Она прижилась в Лилином окружении еще с тех пор, как Маяковский приводил ее в Гендриков играть в шарады, — Лиле она была не опасна. Но, видно, боготворить ЛЮБ она стала не сразу и поначалу немножко копила яд:
«Однажды вместе с Маяковским я выходила из квартиры в Гендриковом переулке. Лиля сидела в столовой. Маяковский был уже в пальто, зашел поцеловать ее на прощанье, нагнулся к ней.
— Володя! Дай мне денег на варенье, — сказала Лиля.
— Сколько?
— Двести рублей.
— Пожалуйста, — сказал он, вынул из кармана деньги и положил перед ней.
Двести рублей на варенье! Эта сумма, равная нескольким месячным студенческим стипендиям, выданная только на варенье так просто и спокойно, поразила меня».
Впрочем, пересказывая этот эпизод гораздо позже, Брюханенко Лилю оправдывает: «Я не сообразила, что это ведь на целый год, и сколько народу бывало у них в гостях, и как сам Маяковский любил есть варенье!»[301]
Только, скорее всего, «варенье» было просто обобщением, метафорой вроде «булавок». Неметафорическое варенье для Бриков варила Аннушка — наверняка заготовок хватало надолго и докупать ничего не требовалось.
А вот Наталья Рябова познакомилась с Маяковским во время его гастролей в Киеве в 1924 году. Она была совсем юной, и Маяковский относился к ней отчасти как к ребенку. А ребенок, конечно, влюбился. Еще бы: знаменитый поэт — и вдруг обратил внимание да еще и угостил первой в ее жизни папиросой. Отец и тетки страшно переживали, не пускали ее на чтения Маяковского без сопровождающих, но их роман-дружба тем не менее расцветал. Они виделись в каждый приезд Маяковского в Киев. Но кое-какие его признания заставляли ее рыдать ночами в подушку:
«Разговор с кота перешел на животных вообще, и, рассказывая про свою собаку, Владимир Владимирович несколько раз сказал: “Наша Булька”. Тут я решилась и спросила возможно более естественным голосом:
— Чья “наша”?
Не знаю почему, но мне показалось, что Владимир Владимирович ждал от меня этого вопроса. Быстро перейдя через комнату, он подошел ко мне, глядел на меня очень серьезно и внимательно.
— Наша. Мы — это значит: Лиля Юрьевна Брик, Осип Максимович Брик, Маяковский Владимир Владимирович. Мы живем вместе.
— Как жаль, значит, вам нельзя будет взять с собой Бульку в Киев, чтобы показать мне, — произнесла я обычным тоном.
Маяковский пытливо посмотрел на меня. Я собрала все свои силы и со спокойной вежливой улыбкой глядела на Маяковского.
— Вам это всё равно, Натинька, или не нравится вам это? — спросил Маяковский.
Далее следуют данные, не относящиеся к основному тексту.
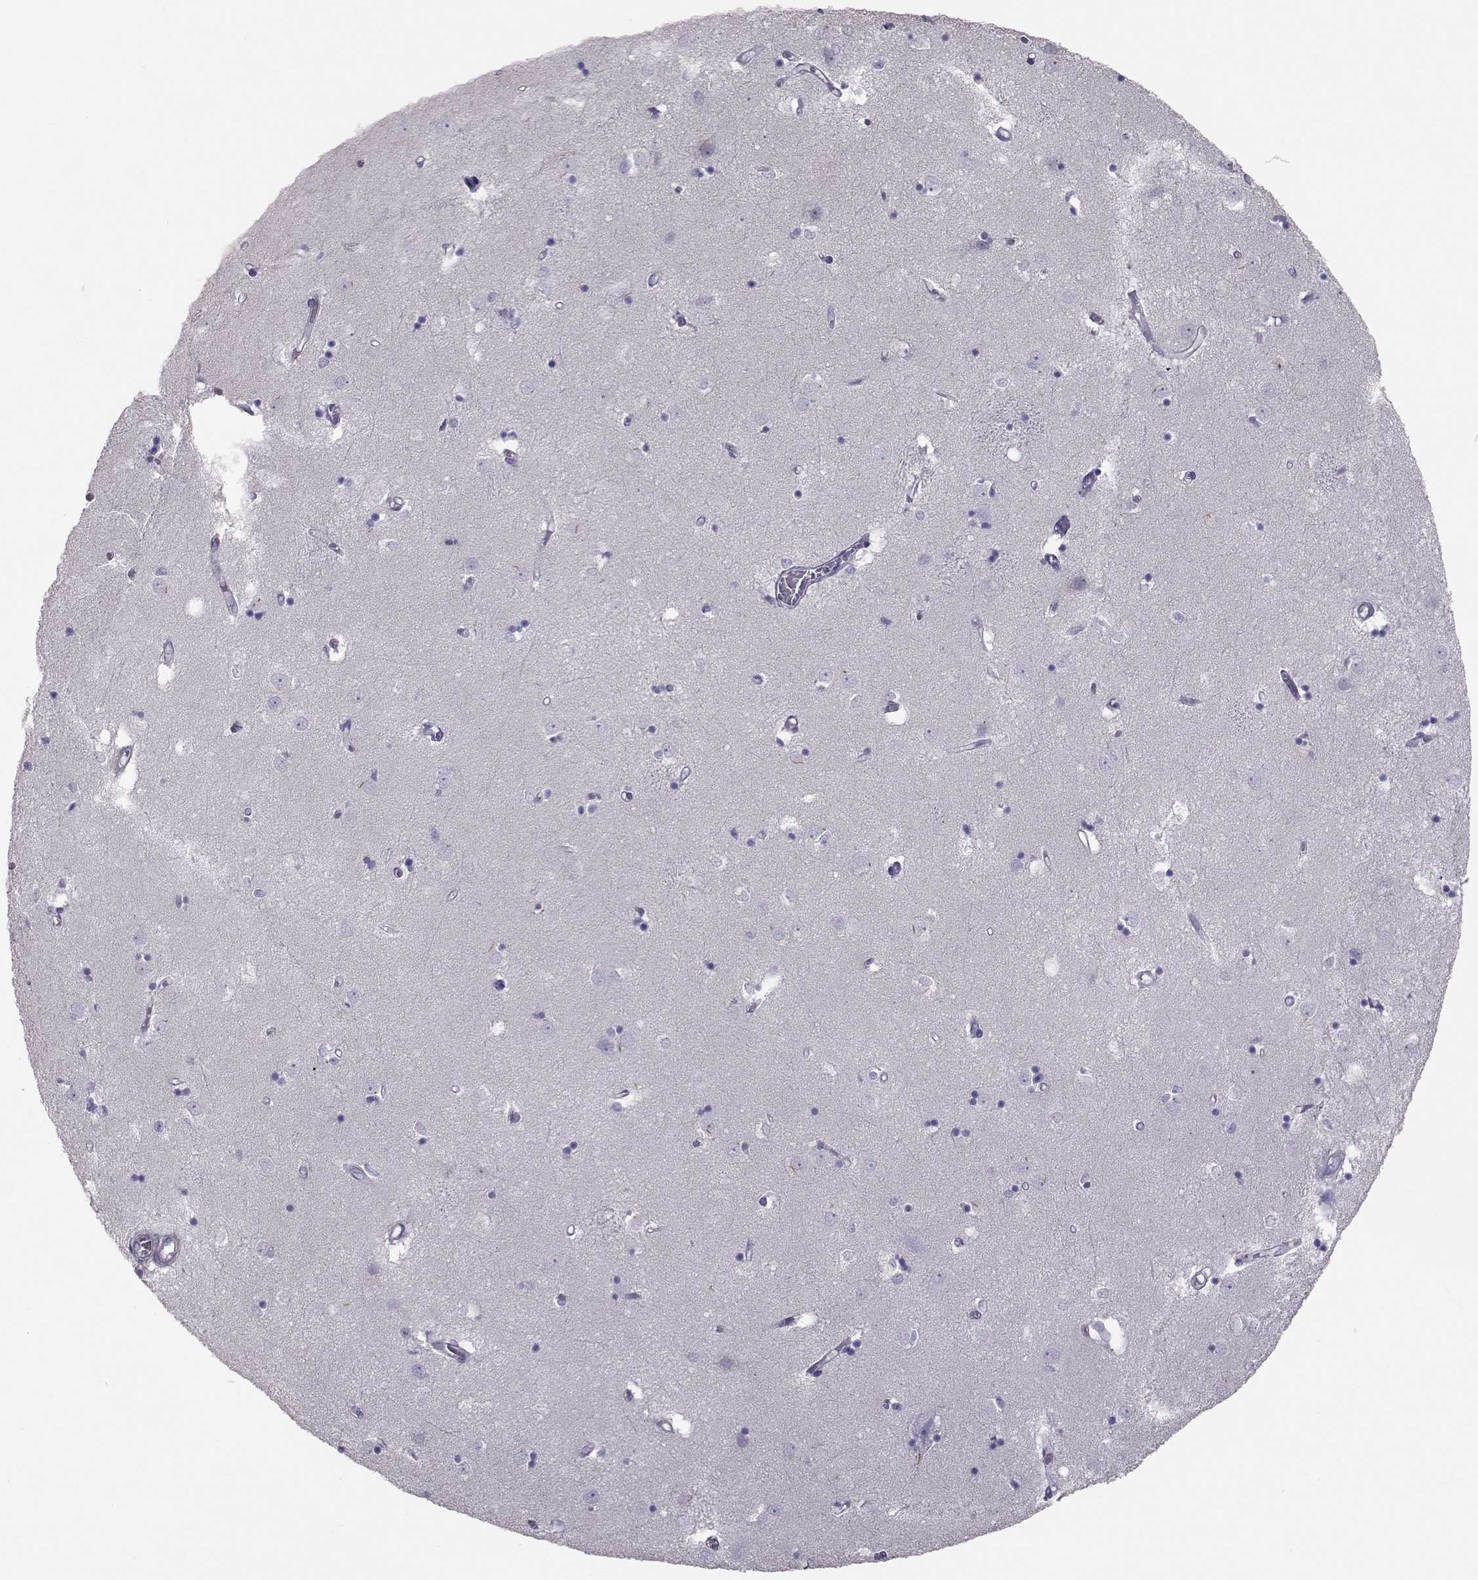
{"staining": {"intensity": "negative", "quantity": "none", "location": "none"}, "tissue": "caudate", "cell_type": "Glial cells", "image_type": "normal", "snomed": [{"axis": "morphology", "description": "Normal tissue, NOS"}, {"axis": "topography", "description": "Lateral ventricle wall"}], "caption": "Image shows no significant protein expression in glial cells of normal caudate. Brightfield microscopy of immunohistochemistry (IHC) stained with DAB (3,3'-diaminobenzidine) (brown) and hematoxylin (blue), captured at high magnification.", "gene": "GARIN3", "patient": {"sex": "male", "age": 54}}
— Почему не нравится? Это очень трогательно.
Так как Маяковский продолжал глядеть на меня слишком внимательно, я, побоявшись, что смогу потерять свое безразличие и спокойствие, принялась делать цветы из серебряных бумажек от конфет и украшать ими чахлые вазончики, стоявшие на окнах. По дороге домой мы зашли в кондитерскую и купили несколько коробок чудесного киевского шоколада.
— Шоколад свежий-свежий. Вы прекрасно довезете его в Москву, я уверена, что он понравится Лиле Юрьевне, — старалась я болтать как можно веселее.
Маяковский уехал на другой день, и записку “Привет Натиньке”, которую он обычно присылал мне перед отъездом, я разорвала и выбросила»[302].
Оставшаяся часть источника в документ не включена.